Bir zamanlar yukarıda anılan Türk hanedanlarına ev sahipliği yapmış olan bu ülke ahalisi, sömürgecilik döneminde insanlık onurunu ve müslümanlık şerefini Osmanlı Devleti'nin varlığına bağlamayı tercih etmiştir. Haberleşme vasıtalarının yaygın olmadığı 1854 Kırım Savaşı'ndan itibaren onları dualarıyla ve varlıklarıyla daima yanımızda bulmuşuzdur. Demir âsâ , demir çarık koşarak gelip Anadolu ve Balkanlarda bizimle omuz omuza savaşan gönüllüler onlardır. Hilal-i Ahmer ve Tip cemiyetleriyle yaralarımızı sarıp gözyaşlarımızı silenler de yine onlardır. Savunmasız ve sahipsiz kaldığımızı düşündüğümüz anda yanıbaşımızda bitenler yine onlardır.

Dolayısıyla söylemi eyleme dönüştürmemiz tarihin bize yüklediği bir misyondur . Şimdi zor günlerinde onlara yardım elini uzatma ve kardeşliği ispat etme vaktidir.

-----------------------------------------------------

    Keşmir Sorunu

    1947'den bugüne kadar çözülememiş bir sorundur ve Pakistan-Hindistan ilişkilerindeki gerginliğin başlıca sebebidir. İngiliz idaresi sırasında bir prenslik olan Keşmir, bölünme sırasında Hindistan'a ya da Pakistan'a katılmak konusunda önce çekimser kalmış, sonra çoğunluğu müslüman olan halkın bir bölümünün Pakistan'a katılmak için ayaklanması üzerine, Hindistan'ın karışıklığı bastırması için katılım belgelerini imzalayarak Hindistan birliklerinin topraklarına girmesine izin vermiştir.
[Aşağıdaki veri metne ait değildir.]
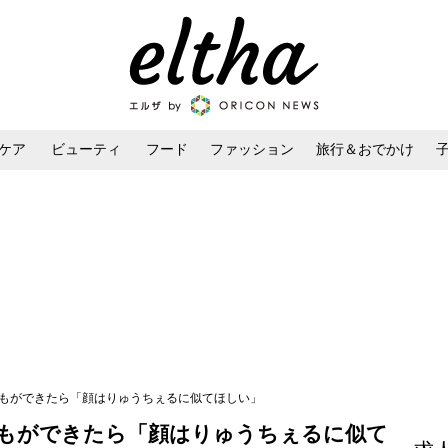
ケア
ビューティ
フード
ファッション
旅行＆おでかけ
ンケア
ダイエット・ボディケア
ヘアスタイル・ヘアアレンジ
どもができたら「顔はりゅうちぇるに似てほしい」
もができたら「顔はりゅうちぇるに似て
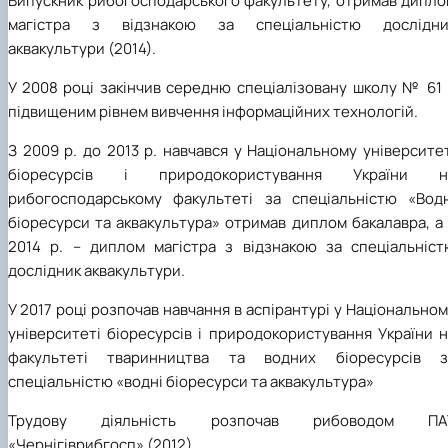
Випускник рибогосподарського факультету, отримав дипло
магістра з відзнакою за спеціальністю дослідни
аквакультури (2014).
У 2008 році закінчив середню спеціалізовану школу № 61 
підвищеним рівнем вивчення інформаційних технологій.
З 2009 р. до 2013 р. навчався у Національному університе
біоресурсів і природокористування України н
рибогосподарському факультеті за спеціальністю «Водн
біоресурси та аквакультура» отримав диплом бакалавра, а
2014 р. – диплом магістра з відзнакою за спеціальніст
дослідник аквакультури.
У 2017 році розпочав навчання в аспірантурі у Національно
університеті біоресурсів і природокористування України 
факультеті тваринництва та водних біоресурсів з
спеціальністю «водні біоресурси та аквакультура»
Трудову діяльність розпочав рибоводом ПА
«Чернігіврибгосп» (2012).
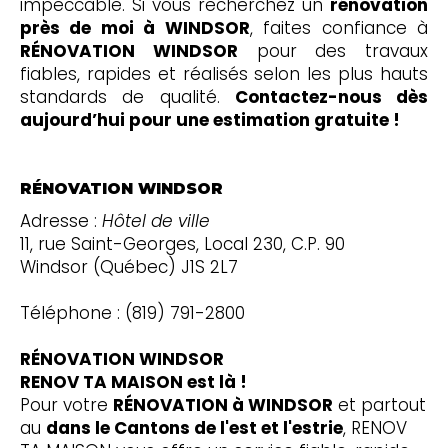
impeccable. Si vous recherchez un
rénovation
près de moi à WINDSOR
, faites confiance à
RÉNOVATION WINDSOR
pour des travaux
fiables, rapides et réalisés selon les plus hauts
standards de qualité.
Contactez-nous dès
aujourd’hui pour une estimation gratuite !
RÉNOVATION WINDSOR
Adresse :
Hôtel de ville
11, rue Saint-Georges, Local 230, C.P. 90
Windsor (Québec) J1S 2L7
Téléphone : (819) 791-2800
RÉNOVATION WINDSOR
RENOV TA MAISON est là !
Pour votre
RÉNOVATION à WINDSOR
et partout
au
dans le Cantons de l'est et l'estrie
, RENOV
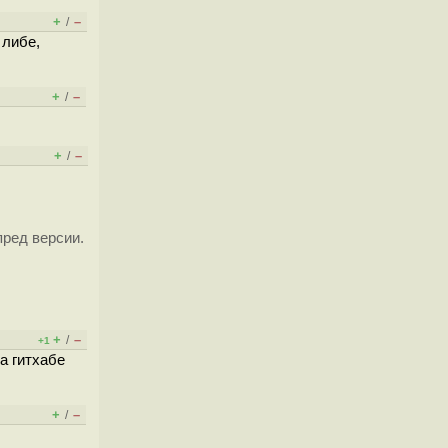
+
–
/
 либе,
+
–
/
+
–
/
пред версии.
+
–
/
+1
на гитхабе
+
–
/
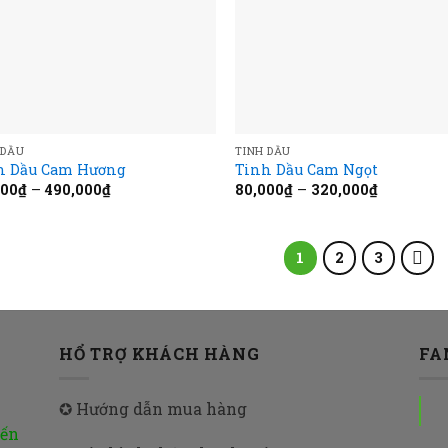
 DẦU
TINH DẦU
h Dầu Cam Hương
Tinh Dầu Cam Ngọt
000
₫
–
490,000
₫
80,000
₫
–
320,000
₫
1
2
3
HỔ TRỢ KHÁCH HÀNG
FA
✪ Hướng dẫn mua hàng
đến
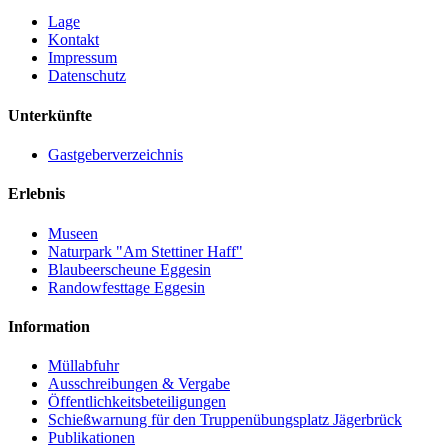
Lage
Kontakt
Impressum
Datenschutz
Unterkünfte
Gastgeberverzeichnis
Erlebnis
Museen
Naturpark "Am Stettiner Haff"
Blaubeerscheune Eggesin
Randowfesttage Eggesin
Information
Müllabfuhr
Ausschreibungen & Vergabe
Öffentlichkeitsbeteiligungen
Schießwarnung für den Truppenübungsplatz Jägerbrück
Publikationen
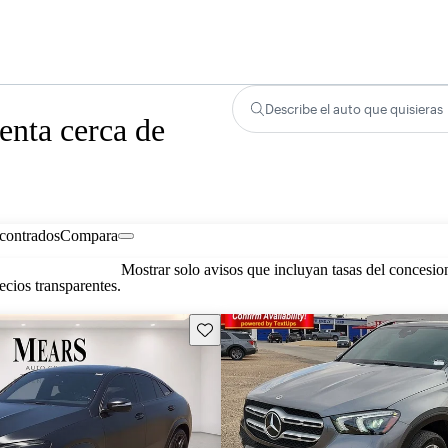
Describe el auto que quisieras
nta cerca de
contrados
Compara
Mostrar solo avisos que incluyan tasas del concesio
cios transparentes.
Guarda este Aviso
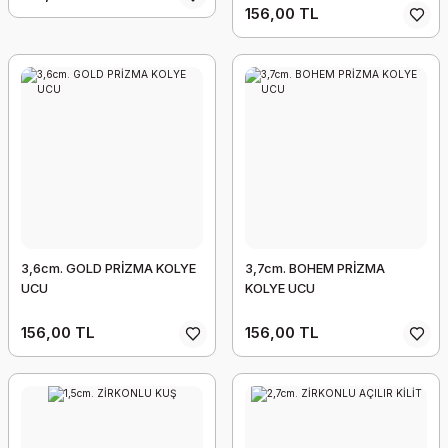
156,00 TL
3,6cm. GOLD PRİZMA KOLYE
3,7cm. BOHEM PRİZMA
UCU
KOLYE UCU
156,00 TL
156,00 TL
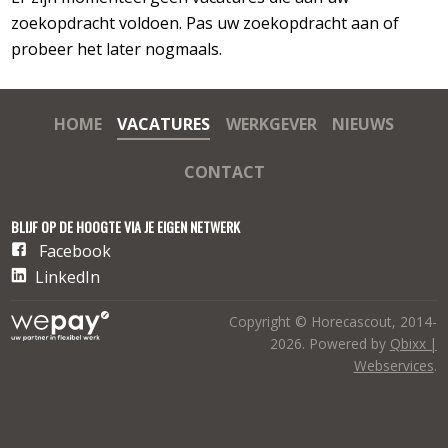
zoekopdracht voldoen. Pas uw zoekopdracht aan of
probeer het later nogmaals.
HOME
VACATURES
WERKGEVER
NIEUWS
CONTACT
BLIJF OP DE HOOGTE VIA JE EIGEN NETWERK
Facebook
LinkedIn
Copyright © Horecascout, 2014-
2026. Powered by
Qbixx |
Webservices
.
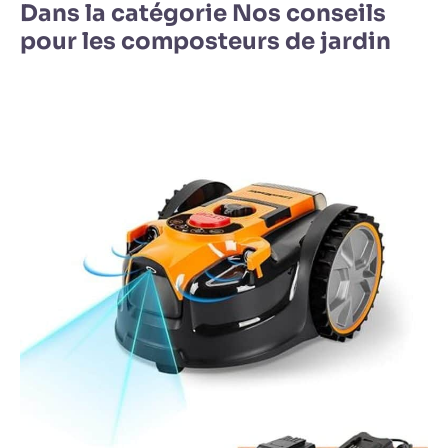
Dans la catégorie Nos conseils
pour les composteurs de jardin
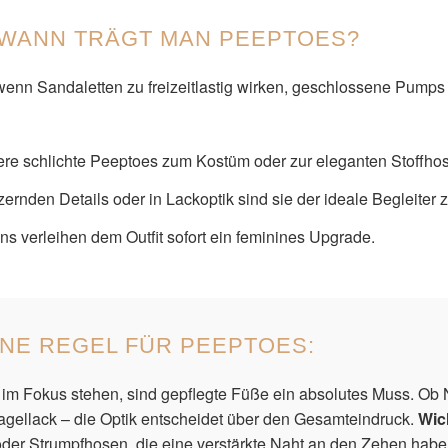
 WANN TRÄGT MAN PEEPTOES?
wenn Sandaletten zu freizeitlastig wirken, geschlossene Pumps
re schlichte Peeptoes zum Kostüm oder zur eleganten Stoffhos
tzernden Details oder in Lackoptik sind sie der ideale Begleiter 
s verleihen dem Outfit sofort ein feminines Upgrade.
NE REGEL FÜR PEEPTOES:
im Fokus stehen, sind gepflegte Füße ein absolutes Muss. Ob 
agellack – die Optik entscheidet über den Gesamteindruck.
Wic
oder Strumpfhosen, die eine verstärkte Naht an den Zehen hab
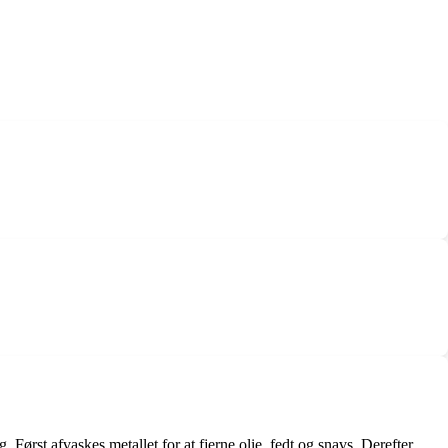
ørst afvaskes metallet for at fjerne olie, fedt og snavs. Derefter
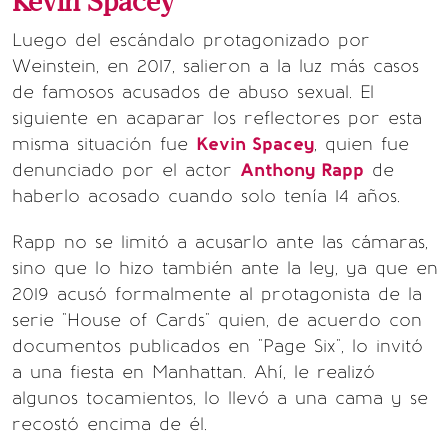
Kevin Spacey
Luego del escándalo protagonizado por
Weinstein, en 2017, salieron a la luz más casos
de famosos acusados de abuso sexual. El
siguiente en acaparar los reflectores por esta
misma situación fue
Kevin Spacey
, quien fue
denunciado por el actor
Anthony Rapp
de
haberlo acosado cuando solo tenía 14 años.
Rapp no se limitó a acusarlo ante las cámaras,
sino que lo hizo también ante la ley, ya que en
2019 acusó formalmente al protagonista de la
serie "House of Cards" quien, de acuerdo con
documentos publicados en "Page Six", lo invitó
a una fiesta en Manhattan. Ahí, le realizó
algunos tocamientos, lo llevó a una cama y se
recostó encima de él.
Pakistan Keşmir'in Hindistan'a katılmasını tanımamış ve Keşmir'in batı bölümünü kontrolü altına almıştır. Burası “Azad Keşmir (Özgür Keşmir)” olarak adlandırılmaktadır. Ancak Keşmir'in başkent Srinagar dahil bölümü hâlâ Hindistan işgali altındadır. Hindistan işgali altındaki Keşmir'in nüfusunun % 80'den fazlası müslümandır . BM Keşmir halkı arasında Pakistan veya Hindistan'dan hangisini tercih ettikleri konusunda bir referandum yapılmasını kararlaştırdığı halde Hindistan bu kararı uygulamamaktadır. Hindistan Keşmir'deki müslümanları ağır bir zulüm ve işkence altında tutmaktadır. 1948'de Hindistan sorunu Birleşmiş Milletler'e götürmüş ve bir yıl sonra Keşmir'i bölen hat üzerinde ateşkes ilan edilmiştir.